I love to observe people around me. I look at people’s movements, behavior, routines, intuitive actions, and understanding of the world. The past couple of years my mind has been consumed by the changes seen in (mainly Western) society. We live in a world with a “saving time” mentality, and the technological developments of this century reflect an obsession with the creation of time-saving devices and systems to make the world move as efficiently as possible. In the case of food, this trend is embodied in the way food is currently grown, produced, processed, consumed and enjoyed. It can be found in the design of (fast) food places, supermarkets, services, packages, kitchenware, tableware and recipes.
I became fascinated by these innovations because they try to take away an essential ingredient of food: connectivity. For instance, many great food innovations are focused on alternative methods for growing, distributing and integrating food production in our cities.

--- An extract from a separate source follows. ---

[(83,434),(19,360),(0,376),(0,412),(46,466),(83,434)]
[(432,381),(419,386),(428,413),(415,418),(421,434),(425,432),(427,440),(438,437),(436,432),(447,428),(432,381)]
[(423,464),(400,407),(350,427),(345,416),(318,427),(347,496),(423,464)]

They generate new systems of local supply chains that run faster, fresher and healthier—altogether more efficiently. However, not very many of them consider the social impact they could have.
Lots of initiatives stop their development at the moment they find a way to increase efficiency, but I see tons of social opportunities hidden within these ideas. I believe that, when we recognize the social power food has, we can transform those developments into social innovations.
For example, an alternative local farm can become a social hotspot, a place of social bonding, or even a new cultural tradition. To rethink those ideas from a social perspective enables us to both physically as well as psychologically benefit from food innovations. We might not reach the highest level of efficiency, but we will transmit consciousness on the importance of being connected through food. Because at the end of the day, situations involving food are social and meaningful gestures created within a cultural framework. They enable us to connect with ourselves well as with others.